--- start INPUT MATERIAL ---
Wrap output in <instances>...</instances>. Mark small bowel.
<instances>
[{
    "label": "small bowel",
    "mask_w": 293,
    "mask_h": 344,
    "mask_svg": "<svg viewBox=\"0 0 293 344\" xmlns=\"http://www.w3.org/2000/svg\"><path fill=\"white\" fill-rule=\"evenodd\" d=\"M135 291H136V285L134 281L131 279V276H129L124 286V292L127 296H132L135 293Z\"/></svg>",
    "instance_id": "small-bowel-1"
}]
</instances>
--- end INPUT MATERIAL ---
• STATED EXERCISE:
Rewrite every line of the records above as a Markdown table with the columns n and Line, numbering each row and leaving out blank lines.

• RESULT OF THIS EXERCISE:
| n | Line |
|---|---|
| 1 | Wrap output in <instances>...</instances>. Mark small bowel. |
| 2 | <instances> |
| 3 | [{ |
| 4 |     "label": "small bowel", |
| 5 |     "mask_w": 293, |
| 6 |     "mask_h": 344, |
| 7 |     "mask_svg": "<svg viewBox=\"0 0 293 344\" xmlns=\"http://www.w3.org/2000/svg\"><path fill=\"white\" fill-rule=\"evenodd\" d=\"M135 291H136V285L134 281L131 279V276H129L124 286V292L127 296H132L135 293Z\"/></svg>", |
| 8 |     "instance_id": "small-bowel-1" |
| 9 | }] |
| 10 | </instances> |